━━ Supplied material ━━
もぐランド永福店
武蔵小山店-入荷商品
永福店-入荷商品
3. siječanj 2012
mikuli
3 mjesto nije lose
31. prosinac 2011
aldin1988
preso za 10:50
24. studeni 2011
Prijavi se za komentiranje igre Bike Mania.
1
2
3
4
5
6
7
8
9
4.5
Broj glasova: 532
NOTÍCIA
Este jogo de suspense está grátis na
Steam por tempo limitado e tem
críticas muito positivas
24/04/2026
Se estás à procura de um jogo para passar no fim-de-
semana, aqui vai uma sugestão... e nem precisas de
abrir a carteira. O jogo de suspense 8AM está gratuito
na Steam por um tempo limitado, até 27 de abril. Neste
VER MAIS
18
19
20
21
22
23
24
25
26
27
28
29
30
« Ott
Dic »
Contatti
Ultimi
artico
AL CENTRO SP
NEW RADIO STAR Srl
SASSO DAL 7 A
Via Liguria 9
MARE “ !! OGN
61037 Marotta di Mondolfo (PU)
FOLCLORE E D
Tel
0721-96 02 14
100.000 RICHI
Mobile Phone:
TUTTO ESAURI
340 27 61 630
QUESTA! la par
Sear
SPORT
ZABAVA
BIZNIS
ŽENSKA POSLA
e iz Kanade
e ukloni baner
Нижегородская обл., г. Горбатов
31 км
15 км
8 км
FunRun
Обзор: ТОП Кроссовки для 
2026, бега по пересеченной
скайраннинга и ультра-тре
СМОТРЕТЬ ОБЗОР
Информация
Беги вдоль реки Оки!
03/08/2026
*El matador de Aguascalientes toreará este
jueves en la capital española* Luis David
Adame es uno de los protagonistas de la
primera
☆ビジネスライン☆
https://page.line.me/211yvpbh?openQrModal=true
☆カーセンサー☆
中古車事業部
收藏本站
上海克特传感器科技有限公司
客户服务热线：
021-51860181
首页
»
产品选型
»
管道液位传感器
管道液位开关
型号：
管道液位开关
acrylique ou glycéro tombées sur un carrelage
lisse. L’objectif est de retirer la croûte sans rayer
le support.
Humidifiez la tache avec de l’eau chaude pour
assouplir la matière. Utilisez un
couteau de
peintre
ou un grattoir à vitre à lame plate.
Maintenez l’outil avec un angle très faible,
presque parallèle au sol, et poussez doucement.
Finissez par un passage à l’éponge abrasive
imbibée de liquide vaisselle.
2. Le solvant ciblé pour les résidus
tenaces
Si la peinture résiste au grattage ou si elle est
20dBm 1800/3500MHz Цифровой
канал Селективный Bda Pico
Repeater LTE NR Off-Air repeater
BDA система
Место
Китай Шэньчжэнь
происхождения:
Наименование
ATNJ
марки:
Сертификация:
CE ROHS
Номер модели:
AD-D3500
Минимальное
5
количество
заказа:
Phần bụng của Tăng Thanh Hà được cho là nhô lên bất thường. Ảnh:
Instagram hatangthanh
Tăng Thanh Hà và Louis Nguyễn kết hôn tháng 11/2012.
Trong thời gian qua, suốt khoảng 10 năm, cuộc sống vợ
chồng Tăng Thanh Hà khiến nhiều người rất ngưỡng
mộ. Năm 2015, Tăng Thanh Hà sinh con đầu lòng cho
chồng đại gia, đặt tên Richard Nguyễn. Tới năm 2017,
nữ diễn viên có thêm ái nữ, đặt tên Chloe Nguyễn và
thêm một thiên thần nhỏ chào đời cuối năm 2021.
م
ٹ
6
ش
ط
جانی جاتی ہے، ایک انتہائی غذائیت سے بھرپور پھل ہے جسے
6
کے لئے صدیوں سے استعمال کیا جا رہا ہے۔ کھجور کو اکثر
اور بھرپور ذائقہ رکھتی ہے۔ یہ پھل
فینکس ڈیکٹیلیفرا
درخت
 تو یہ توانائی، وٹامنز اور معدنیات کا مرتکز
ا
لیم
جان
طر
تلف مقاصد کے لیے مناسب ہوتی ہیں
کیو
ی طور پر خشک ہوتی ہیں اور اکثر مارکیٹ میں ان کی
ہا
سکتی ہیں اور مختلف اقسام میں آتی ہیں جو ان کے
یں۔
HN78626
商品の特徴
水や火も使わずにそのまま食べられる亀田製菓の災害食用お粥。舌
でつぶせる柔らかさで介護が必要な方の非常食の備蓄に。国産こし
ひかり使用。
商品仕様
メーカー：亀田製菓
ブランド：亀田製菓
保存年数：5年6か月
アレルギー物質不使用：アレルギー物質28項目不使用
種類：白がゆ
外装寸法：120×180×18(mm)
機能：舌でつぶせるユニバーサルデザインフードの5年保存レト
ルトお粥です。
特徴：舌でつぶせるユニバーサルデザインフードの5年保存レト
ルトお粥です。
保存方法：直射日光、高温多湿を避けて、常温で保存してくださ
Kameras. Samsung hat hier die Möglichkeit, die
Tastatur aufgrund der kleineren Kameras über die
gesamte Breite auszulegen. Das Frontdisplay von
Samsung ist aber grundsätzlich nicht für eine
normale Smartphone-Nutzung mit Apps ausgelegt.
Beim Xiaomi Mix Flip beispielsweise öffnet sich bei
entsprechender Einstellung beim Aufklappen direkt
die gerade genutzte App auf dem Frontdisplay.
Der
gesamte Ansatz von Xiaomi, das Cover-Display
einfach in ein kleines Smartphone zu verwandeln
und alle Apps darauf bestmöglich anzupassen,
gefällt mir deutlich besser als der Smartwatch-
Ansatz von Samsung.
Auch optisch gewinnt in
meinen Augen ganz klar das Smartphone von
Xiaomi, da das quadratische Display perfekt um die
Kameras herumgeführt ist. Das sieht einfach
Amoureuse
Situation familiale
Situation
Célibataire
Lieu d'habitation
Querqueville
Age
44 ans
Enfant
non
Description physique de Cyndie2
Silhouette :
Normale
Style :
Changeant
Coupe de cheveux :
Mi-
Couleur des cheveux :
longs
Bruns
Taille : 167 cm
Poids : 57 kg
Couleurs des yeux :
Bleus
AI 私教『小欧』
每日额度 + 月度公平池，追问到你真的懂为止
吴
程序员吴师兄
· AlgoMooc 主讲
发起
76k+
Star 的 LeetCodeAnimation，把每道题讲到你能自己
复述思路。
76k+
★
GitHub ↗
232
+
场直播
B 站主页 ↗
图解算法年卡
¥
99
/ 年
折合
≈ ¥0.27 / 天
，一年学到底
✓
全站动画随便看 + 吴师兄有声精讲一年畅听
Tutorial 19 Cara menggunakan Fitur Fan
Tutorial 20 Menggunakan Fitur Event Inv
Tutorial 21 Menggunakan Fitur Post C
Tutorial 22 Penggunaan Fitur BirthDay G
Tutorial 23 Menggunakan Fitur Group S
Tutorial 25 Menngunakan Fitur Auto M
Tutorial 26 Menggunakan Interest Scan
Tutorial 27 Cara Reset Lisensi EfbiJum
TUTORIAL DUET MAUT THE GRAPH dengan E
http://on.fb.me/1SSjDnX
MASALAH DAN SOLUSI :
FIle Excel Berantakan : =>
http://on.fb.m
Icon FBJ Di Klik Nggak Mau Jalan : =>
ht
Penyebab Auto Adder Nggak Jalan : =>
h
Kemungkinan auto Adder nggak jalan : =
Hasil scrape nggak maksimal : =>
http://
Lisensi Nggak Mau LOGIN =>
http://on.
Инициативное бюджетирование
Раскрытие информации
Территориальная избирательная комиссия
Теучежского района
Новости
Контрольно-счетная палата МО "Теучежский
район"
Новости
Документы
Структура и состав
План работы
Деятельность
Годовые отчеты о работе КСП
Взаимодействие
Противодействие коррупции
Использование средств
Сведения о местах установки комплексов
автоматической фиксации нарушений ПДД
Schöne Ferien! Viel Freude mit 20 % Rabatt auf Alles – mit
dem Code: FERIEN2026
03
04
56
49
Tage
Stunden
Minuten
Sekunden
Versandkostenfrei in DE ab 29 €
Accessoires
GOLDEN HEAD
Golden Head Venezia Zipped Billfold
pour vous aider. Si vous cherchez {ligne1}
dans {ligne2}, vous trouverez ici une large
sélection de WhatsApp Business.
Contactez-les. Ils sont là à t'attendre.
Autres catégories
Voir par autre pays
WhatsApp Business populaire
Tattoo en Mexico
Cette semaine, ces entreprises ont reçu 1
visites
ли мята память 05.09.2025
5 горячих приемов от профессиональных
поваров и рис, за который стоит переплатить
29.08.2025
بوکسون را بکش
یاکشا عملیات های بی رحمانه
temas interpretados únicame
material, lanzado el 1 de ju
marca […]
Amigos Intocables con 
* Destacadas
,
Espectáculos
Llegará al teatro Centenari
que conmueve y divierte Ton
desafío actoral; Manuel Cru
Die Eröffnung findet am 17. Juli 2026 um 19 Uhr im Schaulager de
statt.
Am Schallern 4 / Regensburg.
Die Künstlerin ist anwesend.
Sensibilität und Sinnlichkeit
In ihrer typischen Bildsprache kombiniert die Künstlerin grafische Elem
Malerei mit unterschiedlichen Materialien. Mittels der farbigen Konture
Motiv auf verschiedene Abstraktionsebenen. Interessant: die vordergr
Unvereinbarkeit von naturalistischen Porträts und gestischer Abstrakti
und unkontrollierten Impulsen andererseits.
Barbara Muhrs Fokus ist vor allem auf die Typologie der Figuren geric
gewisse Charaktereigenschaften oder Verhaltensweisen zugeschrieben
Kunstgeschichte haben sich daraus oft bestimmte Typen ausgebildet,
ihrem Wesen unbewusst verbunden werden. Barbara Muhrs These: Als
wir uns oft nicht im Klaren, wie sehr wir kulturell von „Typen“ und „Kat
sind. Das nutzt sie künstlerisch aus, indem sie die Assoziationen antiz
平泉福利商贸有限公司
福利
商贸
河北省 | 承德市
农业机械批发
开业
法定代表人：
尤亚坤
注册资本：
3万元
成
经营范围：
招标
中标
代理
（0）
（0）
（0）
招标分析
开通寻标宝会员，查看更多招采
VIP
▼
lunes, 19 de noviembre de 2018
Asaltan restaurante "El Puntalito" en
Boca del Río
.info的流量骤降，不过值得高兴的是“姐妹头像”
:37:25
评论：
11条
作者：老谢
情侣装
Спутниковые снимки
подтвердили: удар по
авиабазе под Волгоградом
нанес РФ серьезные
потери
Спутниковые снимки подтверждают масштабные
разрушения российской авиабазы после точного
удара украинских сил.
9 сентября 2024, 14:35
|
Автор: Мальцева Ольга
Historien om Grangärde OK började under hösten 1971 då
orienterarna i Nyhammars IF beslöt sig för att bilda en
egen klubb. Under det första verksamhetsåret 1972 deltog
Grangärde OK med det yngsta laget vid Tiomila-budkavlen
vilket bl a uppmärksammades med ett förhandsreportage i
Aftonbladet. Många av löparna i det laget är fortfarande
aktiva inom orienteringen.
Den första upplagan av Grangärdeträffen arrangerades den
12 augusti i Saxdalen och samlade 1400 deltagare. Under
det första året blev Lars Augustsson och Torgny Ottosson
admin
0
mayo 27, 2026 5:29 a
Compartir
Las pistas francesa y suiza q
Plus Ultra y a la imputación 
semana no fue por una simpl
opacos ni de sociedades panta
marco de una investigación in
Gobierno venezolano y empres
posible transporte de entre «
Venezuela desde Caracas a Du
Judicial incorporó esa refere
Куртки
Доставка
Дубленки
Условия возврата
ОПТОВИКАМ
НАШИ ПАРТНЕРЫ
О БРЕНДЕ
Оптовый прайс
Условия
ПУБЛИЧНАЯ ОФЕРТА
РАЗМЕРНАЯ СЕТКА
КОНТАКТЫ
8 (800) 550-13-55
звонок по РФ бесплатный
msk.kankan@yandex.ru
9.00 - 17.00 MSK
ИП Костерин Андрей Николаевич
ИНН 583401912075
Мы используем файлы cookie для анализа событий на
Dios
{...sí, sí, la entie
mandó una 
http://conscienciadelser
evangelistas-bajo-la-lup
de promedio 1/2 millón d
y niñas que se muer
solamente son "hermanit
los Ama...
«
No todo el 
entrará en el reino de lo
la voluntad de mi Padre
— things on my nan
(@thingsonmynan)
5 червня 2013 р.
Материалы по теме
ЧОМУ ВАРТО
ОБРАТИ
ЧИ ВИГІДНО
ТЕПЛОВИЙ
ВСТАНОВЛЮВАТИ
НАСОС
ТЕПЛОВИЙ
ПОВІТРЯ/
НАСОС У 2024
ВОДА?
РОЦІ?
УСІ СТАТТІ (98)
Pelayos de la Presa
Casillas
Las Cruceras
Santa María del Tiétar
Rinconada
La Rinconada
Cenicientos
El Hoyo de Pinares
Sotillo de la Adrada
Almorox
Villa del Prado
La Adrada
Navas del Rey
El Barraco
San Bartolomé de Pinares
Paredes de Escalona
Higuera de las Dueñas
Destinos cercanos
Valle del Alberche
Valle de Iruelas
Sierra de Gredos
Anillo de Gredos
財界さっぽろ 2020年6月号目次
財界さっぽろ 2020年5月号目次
━━━
* **What to produce**
Lay out the stretch of the items from the start through the line containing "Si la peinture", including that line, as a Markdown table with the columns Row and Line. Number each line and leave out any blank lines.

* **Task answer**
| Row | Line |
|---|---|
| 1 | もぐランド永福店 |
| 2 | 武蔵小山店-入荷商品 |
| 3 | 永福店-入荷商品 |
| 4 | 3. siječanj 2012 |
| 5 | mikuli |
| 6 | 3 mjesto nije lose |
| 7 | 31. prosinac 2011 |
| 8 | aldin1988 |
| 9 | preso za 10:50 |
| 10 | 24. studeni 2011 |
| 11 | Prijavi se za komentiranje igre Bike Mania. |
| 12 | 1 |
| 13 | 2 |
| 14 | 3 |
| 15 | 4 |
| 16 | 5 |
| 17 | 6 |
| 18 | 7 |
| 19 | 8 |
| 20 | 9 |
| 21 | 4.5 |
| 22 | Broj glasova: 532 |
| 23 | NOTÍCIA |
| 24 | Este jogo de suspense está grátis na |
| 25 | Steam por tempo limitado e tem |
| 26 | críticas muito positivas |
| 27 | 24/04/2026 |
| 28 | Se estás à procura de um jogo para passar no fim-de- |
| 29 | semana, aqui vai uma sugestão... e nem precisas de |
| 30 | abrir a carteira. O jogo de suspense 8AM está gratuito |
| 31 | na Steam por um tempo limitado, até 27 de abril. Neste |
| 32 | VER MAIS |
| 33 | 18 |
| 34 | 19 |
| 35 | 20 |
| 36 | 21 |
| 37 | 22 |
| 38 | 23 |
| 39 | 24 |
| 40 | 25 |
| 41 | 26 |
| 42 | 27 |
| 43 | 28 |
| 44 | 29 |
| 45 | 30 |
| 46 | « Ott |
| 47 | Dic » |
| 48 | Contatti |
| 49 | Ultimi |
| 50 | artico |
| 51 | AL CENTRO SP |
| 52 | NEW RADIO STAR Srl |
| 53 | SASSO DAL 7 A |
| 54 | Via Liguria 9 |
| 55 | MARE “ !! OGN |
| 56 | 61037 Marotta di Mondolfo (PU) |
| 57 | FOLCLORE E D |
| 58 | Tel |
| 59 | 0721-96 02 14 |
| 60 | 100.000 RICHI |
| 61 | Mobile Phone: |
| 62 | TUTTO ESAURI |
| 63 | 340 27 61 630 |
| 64 | QUESTA! la par |
| 65 | Sear |
| 66 | SPORT |
| 67 | ZABAVA |
| 68 | BIZNIS |
| 69 | ŽENSKA POSLA |
| 70 | e iz Kanade |
| 71 | e ukloni baner |
| 72 | Нижегородская обл., г. Горбатов |
| 73 | 31 км |
| 74 | 15 км |
| 75 | 8 км |
| 76 | FunRun |
| 77 | Обзор: ТОП Кроссовки для  |
| 78 | 2026, бега по пересеченной |
| 79 | скайраннинга и ультра-тре |
| 80 | СМОТРЕТЬ ОБЗОР |
| 81 | Информация |
| 82 | Беги вдоль реки Оки! |
| 83 | 03/08/2026 |
| 84 | *El matador de Aguascalientes toreará este |
| 85 | jueves en la capital española* Luis David |
| 86 | Adame es uno de los protagonistas de la |
| 87 | primera |
| 88 | ☆ビジネスライン☆ |
| 89 | https://page.line.me/211yvpbh?openQrModal=true |
| 90 | ☆カーセンサー☆ |
| 91 | 中古車事業部 |
| 92 | 收藏本站 |
| 93 | 上海克特传感器科技有限公司 |
| 94 | 客户服务热线： |
| 95 | 021-51860181 |
| 96 | 首页 |
| 97 | » |
| 98 | 产品选型 |
| 99 | » |
| 100 | 管道液位传感器 |
| 101 | 管道液位开关 |
| 102 | 型号： |
| 103 | 管道液位开关 |
| 104 | acrylique ou glycéro tombées sur un carrelage |
| 105 | lisse. L’objectif est de retirer la croûte sans rayer |
| 106 | le support. |
| 107 | Humidifiez la tache avec de l’eau chaude pour |
| 108 | assouplir la matière. Utilisez un |
| 109 | couteau de |
| 110 | peintre |
| 111 | ou un grattoir à vitre à lame plate. |
| 112 | Maintenez l’outil avec un angle très faible, |
| 113 | presque parallèle au sol, et poussez doucement. |
| 114 | Finissez par un passage à l’éponge abrasive |
| 115 | imbibée de liquide vaisselle. |
| 116 | 2. Le solvant ciblé pour les résidus |
| 117 | tenaces |
| 118 | Si la peinture résiste au grattage ou si elle est |